**Records to use:**

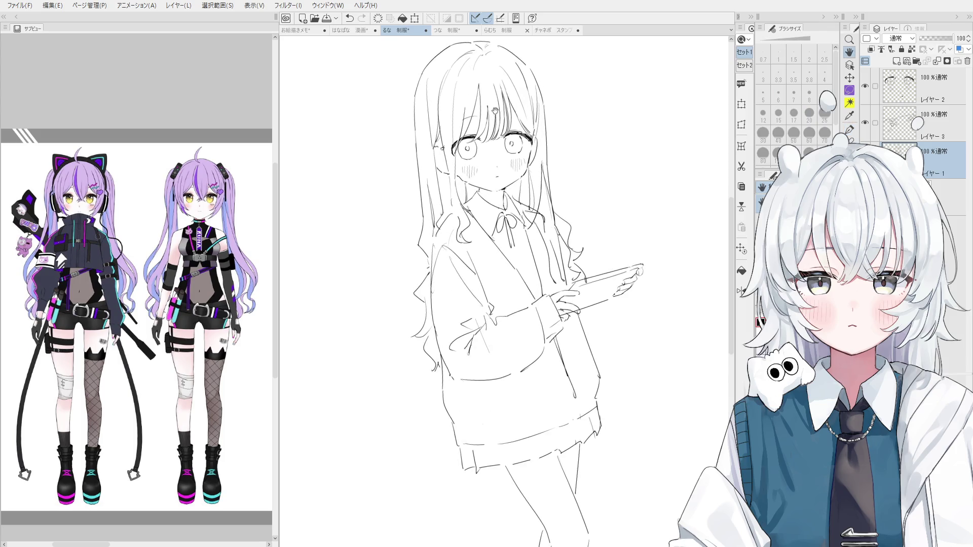
scroll(495, 110, up, 1)
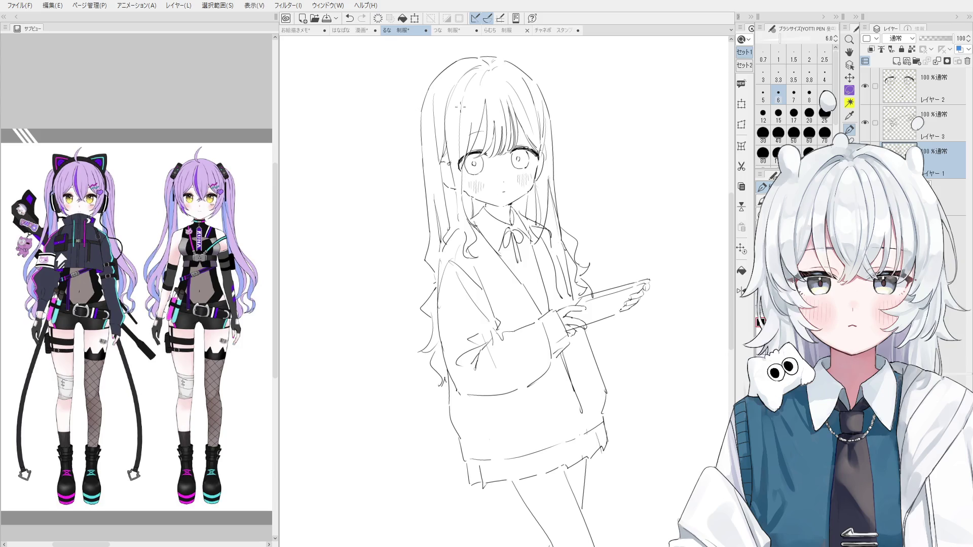
Rotate the canvas view slightly clockwise and go back to the pen
drag(515, 195, 532, 199)
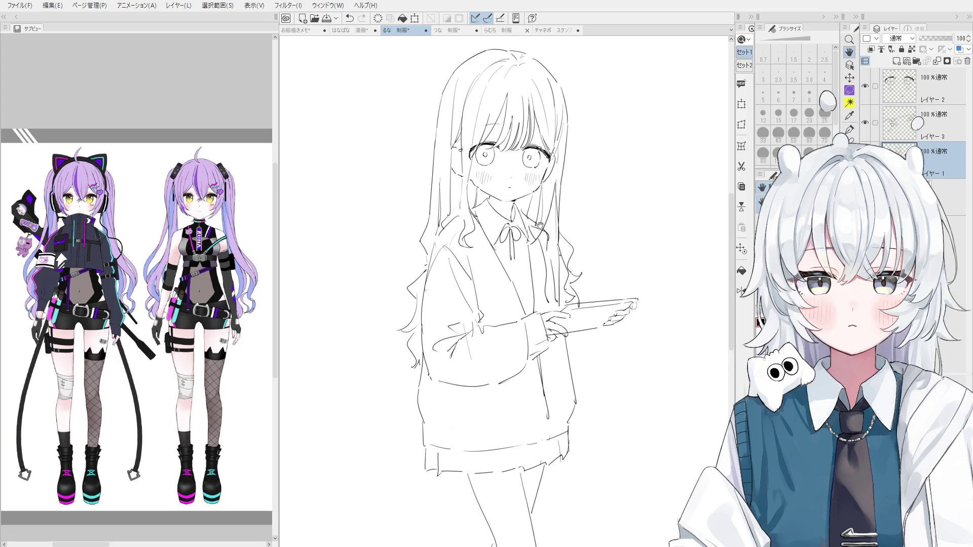
key(minus)
key(minus)
key(minus)
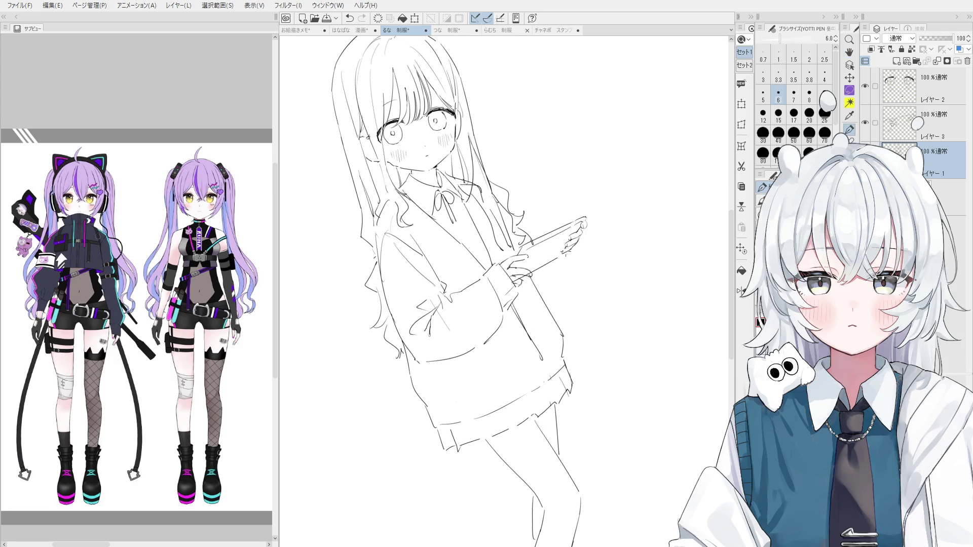
Sketch short strokes and a long line beside the tablet hand
key(ctrl+z)
mouse_move(560, 258)
mouse_down()
mouse_move(576, 249)
mouse_move(588, 306)
mouse_up()
drag(583, 240, 586, 288)
key(ctrl+z)
key(ctrl+z)
drag(585, 247, 582, 319)
Redraw the curved stroke running down-left from the hand
key(e)
key(p)
drag(579, 263, 561, 336)
key(ctrl+0)
key(ctrl+z)
key(ctrl+z)
drag(592, 278, 548, 325)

**Task statement:** Starting with the line that contains "Redraw the curved", write out each line through the end of the listing, exactly as it appears, and include nothing else.

**Exercise answer:**
Redraw the curved stroke running down-left from the hand
key(e)
key(p)
drag(579, 263, 561, 336)
key(ctrl+0)
key(ctrl+z)
key(ctrl+z)
drag(592, 278, 548, 325)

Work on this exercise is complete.